Ikigai is the Japanese concept of finding joy and living a fulfilling life; a person’s reason for living. As a personal anecdote, my journey began at the start of the new year, as it often does for people looking for a reset, resolution, or a radical improvement. I was feeling less fulfilled at work; at home, our newborn was constantly keeping us up through the night which added to the stress. It took a lot of introspection and experimentation, but I realized that the thing that brings me purpose - my ikigai - is constantly learning new things (especially across different domains) and finding opportunities for practical application. I now wake up around 5AM every day to have uninterrupted reading & reflection time before the kids wake up. It required changes to my night time routine, but I’ve found myself in a happier mood despite factors at work. Interestingly, it created a condition such that on most days, I do find myself being able to enter flow state.

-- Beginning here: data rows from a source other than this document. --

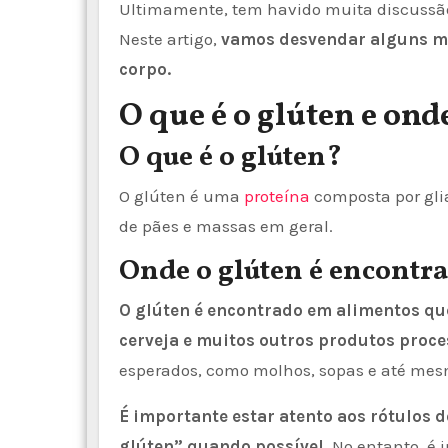
Ultimamente, tem havido muita discussão 
Neste artigo,
vamos desvendar alguns mit
corpo.
O que é o glúten e ond
O que é o glúten?
O glúten é uma
proteína
composta por glia
de pães e massas em geral.
Onde o glúten é encontr
O glúten é encontrado em alimentos q
cerveja e muitos outros produtos proce
esperados, como molhos, sopas e até me
É importante estar atento aos rótulos 
glúten” quando possível.
No entanto, é 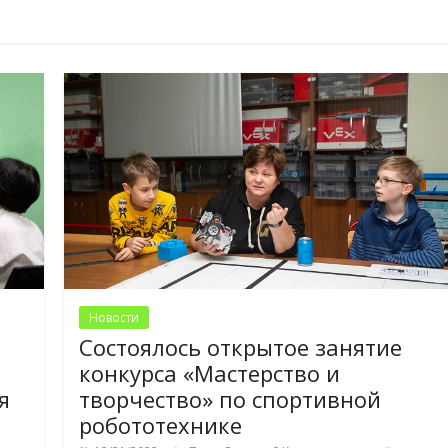
Новости
Состоялось открытое занятие
конкурса «Мастерство и
я
творчество» по спортивной
робототехнике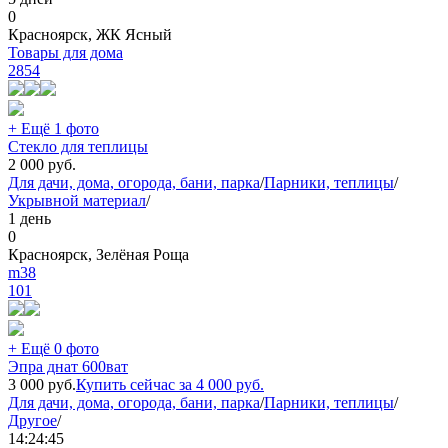
0
Красноярск, ЖК Ясный
Товары для дома
2854
+ Ещё 1 фото
Стекло для теплицы
2 000
руб.
Для дачи, дома, огорода, бани, парка
/
Парники, теплицы
/
Укрывной материал
/
1 день
0
Красноярск, Зелёная Роща
m38
101
+ Ещё 0 фото
Эпра днат 600ват
3 000
руб.
Купить сейчас за
4 000
руб.
Для дачи, дома, огорода, бани, парка
/
Парники, теплицы
/
Другое
/
14:24:45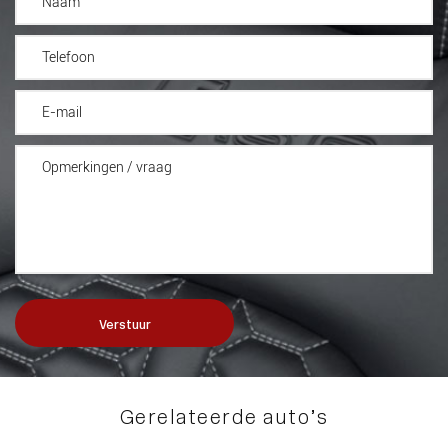
Verstuur
Gerelateerde auto’s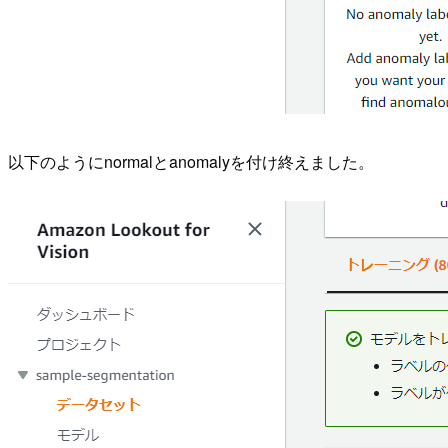
以下のようにnormalとanomalyを付け終えました。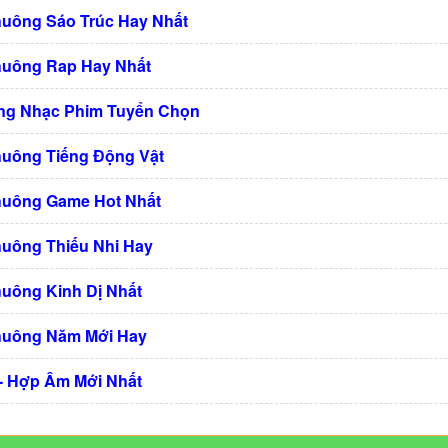
huông Sáo Trúc Hay Nhất
huông Rap Hay Nhất
ng Nhạc Phim Tuyển Chọn
huông Tiếng Động Vật
huông Game Hot Nhất
huông Thiếu Nhi Hay
huông Kinh Dị Nhất
huông Năm Mới Hay
 - Hợp Âm Mới Nhất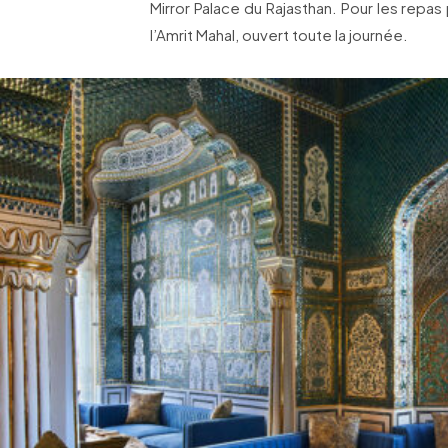
Mirror Palace du Rajasthan. Pour les repa
l’Amrit Mahal, ouvert toute la journée.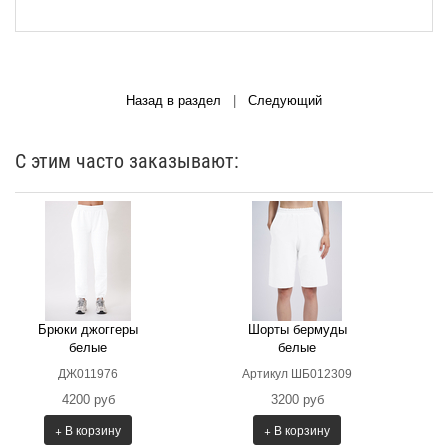
Назад в раздел
|
Следующий
С этим часто заказывают:
Брюки джоггеры
Шорты бермуды
белые
белые
ДЖ011976
Артикул ШБ012309
4200 руб
3200 руб
+ В корзину
+ В корзину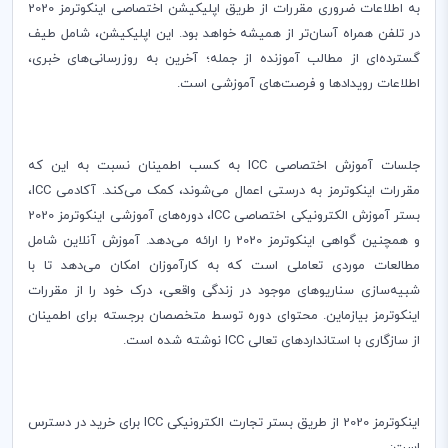
به اطلاعات ضروری مقررات از طریق اپلیکیشن اختصاصی اینکوترمز 2020
در تلفن همراه آسان‌تر از همیشه خواهد بود. این اپلیکیشن، شامل طیف
گسترده‌ای از مطالب آموزنده از جمله؛ آخرین به روزرسانی‌های خبری،
اطلاعات رویدادها و فرصت‌های آموزشی است.
جلسات آموزش اختصاصی
ICC
به کسب اطمینان نسبت به این که
مقررات اینکوترمز به درستی اعمال می‌شوند، کمک می‌کند. آکادمی
ICC
،
بستر آموزش الکترونیکی اختصاصی
ICC
، دوره‌های آموزشی اینکوترمز 2020
و همچنین گواهی اینکوترمز 2020 را ارائه می‌دهد. آموزش آنلاین شامل
مطالعات موردی تعاملی است که به کارآموزان امکان می‌دهد تا با
شبیه‌سازی سناریوهای موجود در زندگی واقعی، درک خود را از مقررات
اینکوترمز بیازماین. محتوای دوره توسط متخصصان برجسته برای اطمینان
از سازگاری با استانداردهای تعالی
ICC
نوشته شده است
.
اینکوترمز 2020 از طریق بستر تجارت الکترونیکی
ICC
برای خرید در دسترس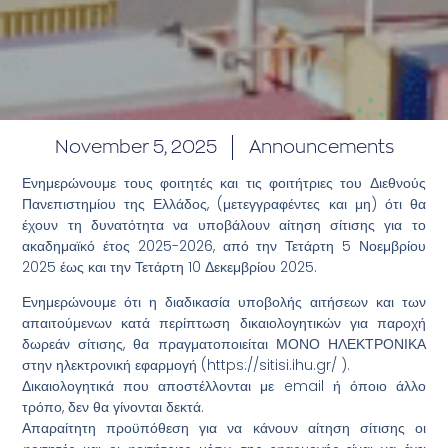
November 5, 2025
Announcements
Ενημερώνουμε τους φοιτητές και τις φοιτήτριες του Διεθνούς
Πανεπιστημίου της Ελλάδος, (μετεγγραφέντες και μη) ότι θα
έχουν τη δυνατότητα να υποβάλουν αίτηση σίτισης για το
ακαδημαϊκό έτος 2025-2026, από την Τετάρτη 5 Νοεμβρίου
2025 έως και την Τετάρτη 10 Δεκεμβρίου 2025.
Ενημερώνουμε ότι η διαδικασία υποβολής αιτήσεων και των
απαιτούμενων κατά περίπτωση δικαιολογητικών για παροχή
δωρεάν σίτισης, θα πραγματοποιείται ΜΟΝΟ ΗΛΕΚΤΡΟΝΙΚΑ
στην ηλεκτρονική εφαρμογή (https://sitisi.ihu.gr/ ).
Δικαιολογητικά που αποστέλλονται με email ή όποιο άλλο
τρόπο, δεν θα γίνονται δεκτά.
Απαραίτητη προϋπόθεση για να κάνουν αίτηση σίτισης οι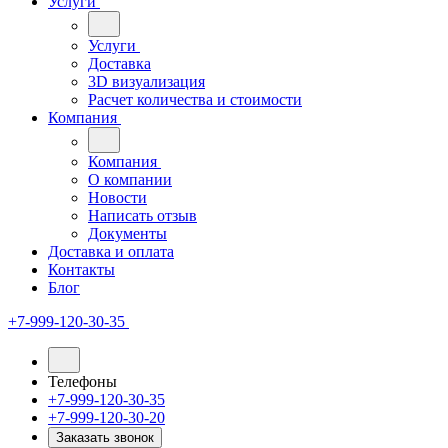
Услуги
Услуги
Доставка
3D визуализация
Расчет количества и стоимости
Компания
Компания
О компании
Новости
Написать отзыв
Документы
Доставка и оплата
Контакты
Блог
+7-999-120-30-35
Телефоны
+7-999-120-30-35
+7-999-120-30-20
Заказать звонок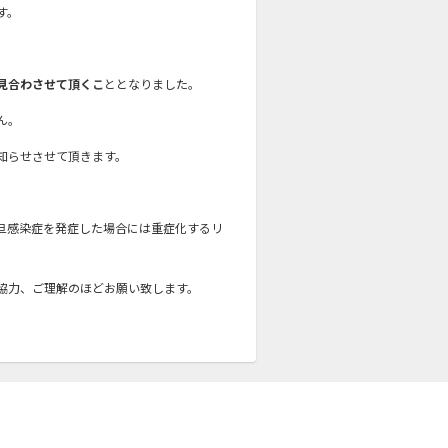
す。
見合わさせて頂く
こ
ととなりました。
ん。
知らせさせて頂きます。
旦感染症を発症した場合には重症化するリ
協力、ご理解のほどお願い致します。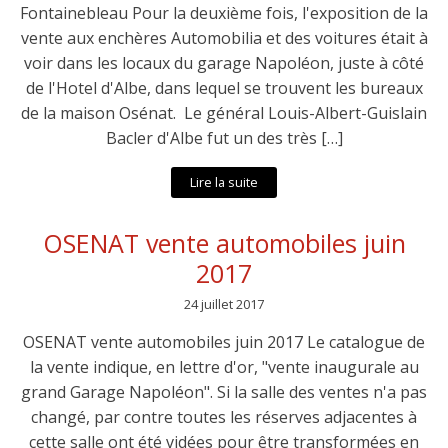
Fontainebleau Pour la deuxième fois, l'exposition de la
vente aux enchères Automobilia et des voitures était à
voir dans les locaux du garage Napoléon, juste à côté
de l'Hotel d'Albe, dans lequel se trouvent les bureaux
de la maison Osénat. Le général Louis-Albert-Guislain
Bacler d'Albe fut un des très […]
Lire la suite
OSENAT vente automobiles juin
2017
24 juillet 2017
OSENAT vente automobiles juin 2017 Le catalogue de
la vente indique, en lettre d'or, "vente inaugurale au
grand Garage Napoléon". Si la salle des ventes n'a pas
changé, par contre toutes les réserves adjacentes à
cette salle ont été vidées pour être transformées en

There are some parallels between ikigai and flow: creating order in your consciousness, performing a specific task/activity, having a goal, and requiring some amount of focus, although the activity doesn’t necessary have to be autotelic or require psychic energy. In the context of this framework, I think the main differences are: (1) consistency and (2) sustainability. First off, it must be a routine, a condition one is in control of that’s replicated at a regular cadence, ideally daily since it should be the reason you wake up every day. Secondly, the activity must be sustainable. It's important that the task is clear, but the goal doesn’t need to be. In fact, there’s a danger in having goals clearly defined, unless you have a way to continually move the goalposts. Otherwise, once you achieve those goals, it becomes more difficult to recreate the blissful condition. To find sustainable happiness even in the mundane, you shouldn’t expect to increase your skill or the complexity of the task. With respect to team culture, it’s important for managers to respect and embrace someone’s obligations (like daycare drop-off) and rituals outside the office (like making time for their ikigai). Sometimes, those activities can be flow-inducing; at the very least, it helps people minimize distractions outside the office leading to better focus and flow-potential for experiences at work. 

Flow-breaking

Below are work conditions which I’ve found to be detractors for my personal Flow state (not exhaustive, just some top of mind items).

  1. Changes in priority or leadership. When this happens, the team/org vision becomes fuzzy. The work being performed by members of the team, no matter intellectually challenging, may no longer align to the goal. Even if there’s no change in the goals, the disconnect or unknowns between deliverables and leadership expectation tend to cause churn, making it hard to enter flow state. It’s up to managers to get guide people back to their flow channel through better communication and building triggers into the operating model to adjust how the team should respond to these changes.
  2. Appropriate scope of work not available. Realistically, the appropriate scope with the right level of challenge isn’t always available. If the scope is too low or there’s a disconnect with the team goal, it can be challenging to find the right work to keep people stimulated. It may help to shift focus towards growing functional skills and leadership principles, and finding other career development opportunities.
  3. Challenges or risks too high. What I’ve found to be extremely flow-breaking is poor management of goals and team capacity. There are three interconnected constraints within any project: time, resources, and feature scope. If you assume resources on the team is fixed, then changing feature scope should require a reassessment of time. In cases when leaders set aggressive deadlines and take on new work without growing the team capacity, you end up high anxiety, overworked employees or unpolished features (or both).